§ Text block
☆ ☆ ☆

Wow! I love your blanket.


----------



## TabathaJoy

beautiful baby blankets


----------



## kgreen

Beautiful blanket. I am like the others will you please share the pattern. I made two blankets for my granddaughter who was born in May.


----------



## Leigh09

JessMarsh said:


> This is my favourite as it was my first attempt at Tunisian crochet


love this look - does it look similar on the abc side?


----------



## Leigh09

Leigh09 said:


> love this look - does it look similar on the abc side?


Sorry, spelling issue, does the back look similar to the front?


----------



## Katsch

So lovely


----------



## Cyber Granny

I knitted this one for Maxwell (DonnieK)


----------



## gloxsk8

Beautiful.


----------



## dkeith

All the blankets are beautiful. Would love pattern links also. Thank you.


----------



## Hesska

This is my favorite I've made


----------



## tweeter

your blanket is gorgeous


----------



## Cyber Granny

There are so many favorites I like, hard to choose a winner as they are all winners, keep posting.


----------



## RosD

These are all so beautiful, I love them all. I've made a few but it's hard to pick a favourite &#128158;


----------



## chrisjac

I love your blues! This is my little trellis blanket.



bjstatha said:


> That is a beautiful color blue and the pattern is so nice. It looks so soft too.


----------



## hallsyh

Hesska -details please. I love the look of this one. It is very delicate.
Everyone's favourite that I knit is the Tree of Life -mine is always the current one I'm working on.
At the moment its this King Cole DK one.


----------



## njbetsy

I agree, the animal blanket is amazing. I can't believe all the work that went into it.


----------



## grandmasue

I can't post any pics cos I don't know how from the reply box. Beautiful blankets though. Thanks for sharing. If anyone can advise this technophobe I'd be grateful.


----------



## jvallas

Hesska said:


> This is my favorite I've made


Breathtaking. I have done a square by a designer named Devorgilla that looks just like your center hearts. Is that where those are from, or is the entire blanket from another designer?

☆ ☆ ☆

[Collected data]
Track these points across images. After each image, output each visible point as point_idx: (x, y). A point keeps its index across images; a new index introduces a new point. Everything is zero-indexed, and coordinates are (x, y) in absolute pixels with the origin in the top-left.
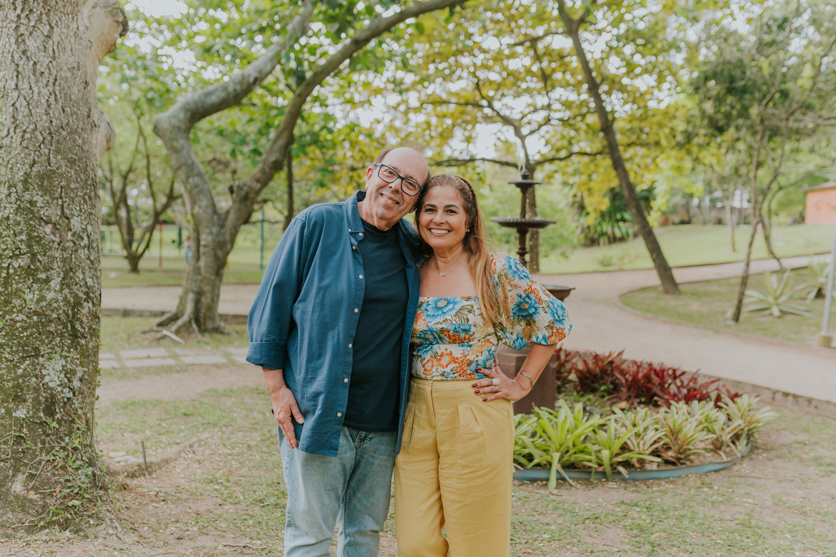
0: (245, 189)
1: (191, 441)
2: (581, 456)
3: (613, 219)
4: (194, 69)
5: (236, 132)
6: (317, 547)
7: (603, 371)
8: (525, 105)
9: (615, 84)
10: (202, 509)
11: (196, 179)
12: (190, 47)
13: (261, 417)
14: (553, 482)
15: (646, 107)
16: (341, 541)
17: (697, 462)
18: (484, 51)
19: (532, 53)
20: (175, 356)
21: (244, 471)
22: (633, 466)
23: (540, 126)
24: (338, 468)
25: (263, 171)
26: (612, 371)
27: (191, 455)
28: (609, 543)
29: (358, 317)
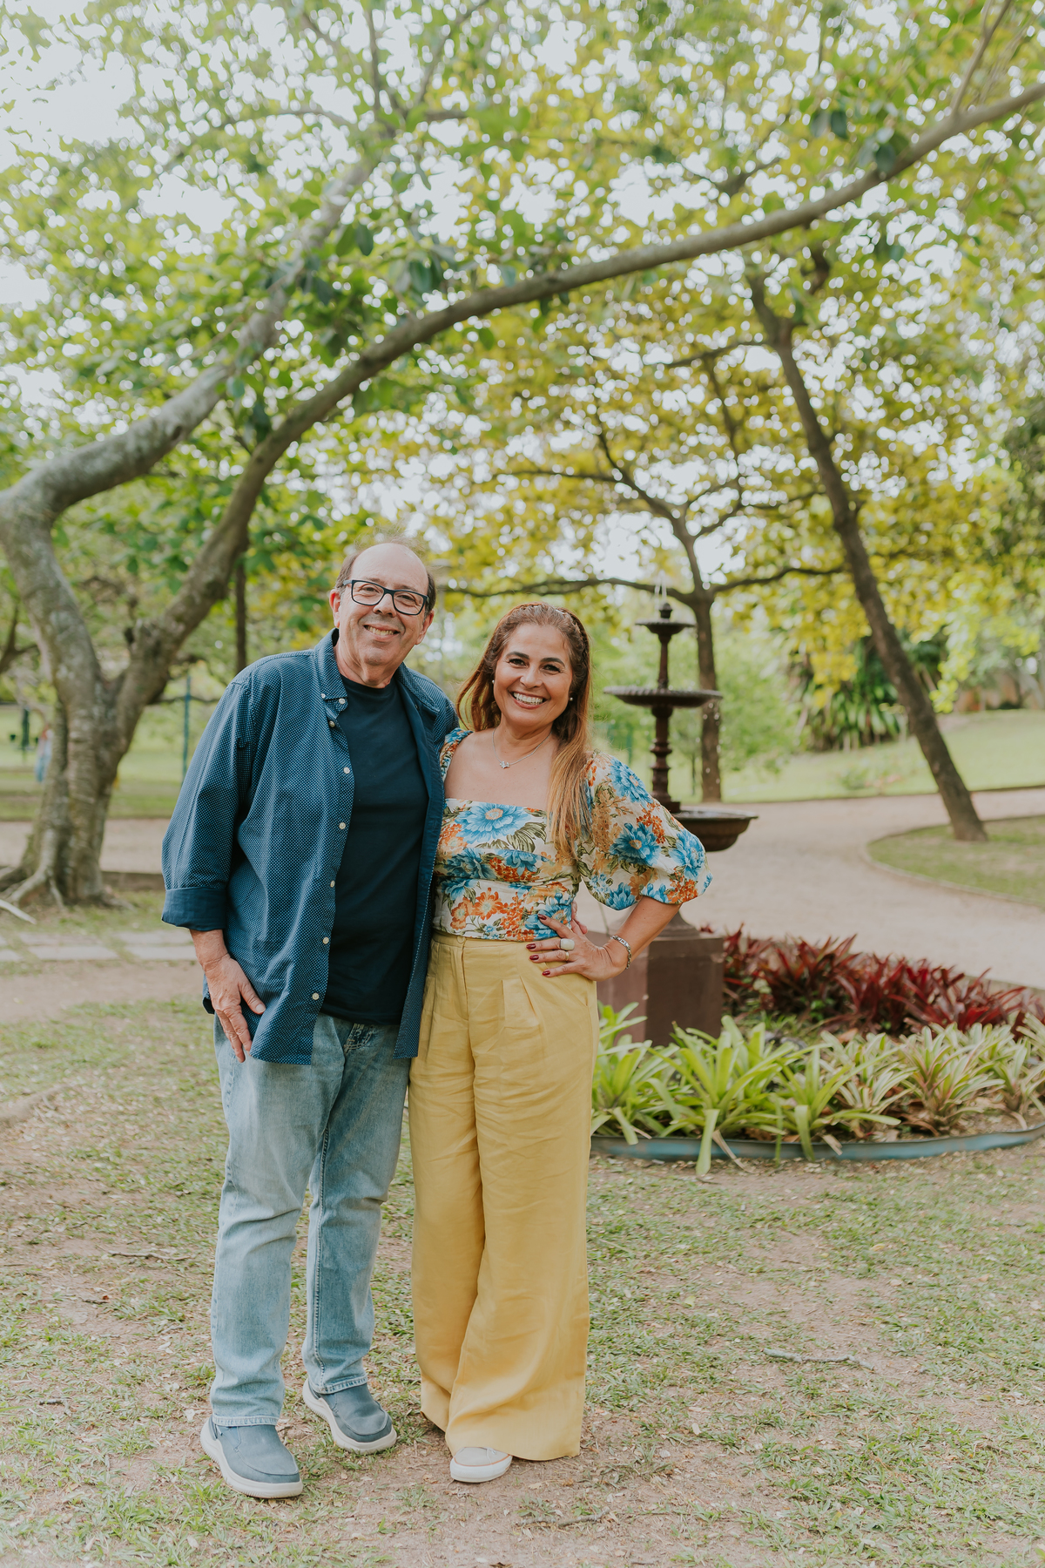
0: (155, 633)
1: (51, 1091)
2: (757, 1116)
3: (870, 697)
4: (59, 404)
5: (139, 526)
6: (274, 1223)
7: (816, 973)
8: (695, 477)
9: (863, 438)
10: (72, 1199)
11: (64, 615)
12: (53, 364)
13: (178, 1051)
14: (705, 1162)
15: (924, 482)
16: (316, 1219)
17: (972, 1131)
18: (615, 376)
19: (704, 378)
20: (18, 946)
21: (147, 1140)
22: (852, 1135)
23: (723, 518)
24: (315, 1090)
25: (189, 601)
26: (832, 974)
27: (50, 1114)
28: (793, 1258)
29: (344, 837)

☆ ☆ ☆

§ Required actions
1) In the forum thread about baby blankets, for whom did Cyber Granny knit the blanket mentioned?
2) Print every line of the rows in Collected data word for word, leaving out the picture lines.

§ Response list
1) Maxwell (DonnieK).

2)
Track these points across images. After each image, output each visible point as point_idx: (x, y). A point keeps its index across images; a new index introduces a new point. Everything is zero-indexed, and coordinates are (x, y) in absolute pixels with the origin in the top-left.
0: (245, 189)
1: (191, 441)
2: (581, 456)
3: (613, 219)
4: (194, 69)
5: (236, 132)
6: (317, 547)
7: (603, 371)
8: (525, 105)
9: (615, 84)
10: (202, 509)
11: (196, 179)
12: (190, 47)
13: (261, 417)
14: (553, 482)
15: (646, 107)
16: (341, 541)
17: (697, 462)
18: (484, 51)
19: (532, 53)
20: (175, 356)
21: (244, 471)
22: (633, 466)
23: (540, 126)
24: (338, 468)
25: (263, 171)
26: (612, 371)
27: (191, 455)
28: (609, 543)
29: (358, 317)
0: (155, 633)
1: (51, 1091)
2: (757, 1116)
3: (870, 697)
4: (59, 404)
5: (139, 526)
6: (274, 1223)
7: (816, 973)
8: (695, 477)
9: (863, 438)
10: (72, 1199)
11: (64, 615)
12: (53, 364)
13: (178, 1051)
14: (705, 1162)
15: (924, 482)
16: (316, 1219)
17: (972, 1131)
18: (615, 376)
19: (704, 378)
20: (18, 946)
21: (147, 1140)
22: (852, 1135)
23: (723, 518)
24: (315, 1090)
25: (189, 601)
26: (832, 974)
27: (50, 1114)
28: (793, 1258)
29: (344, 837)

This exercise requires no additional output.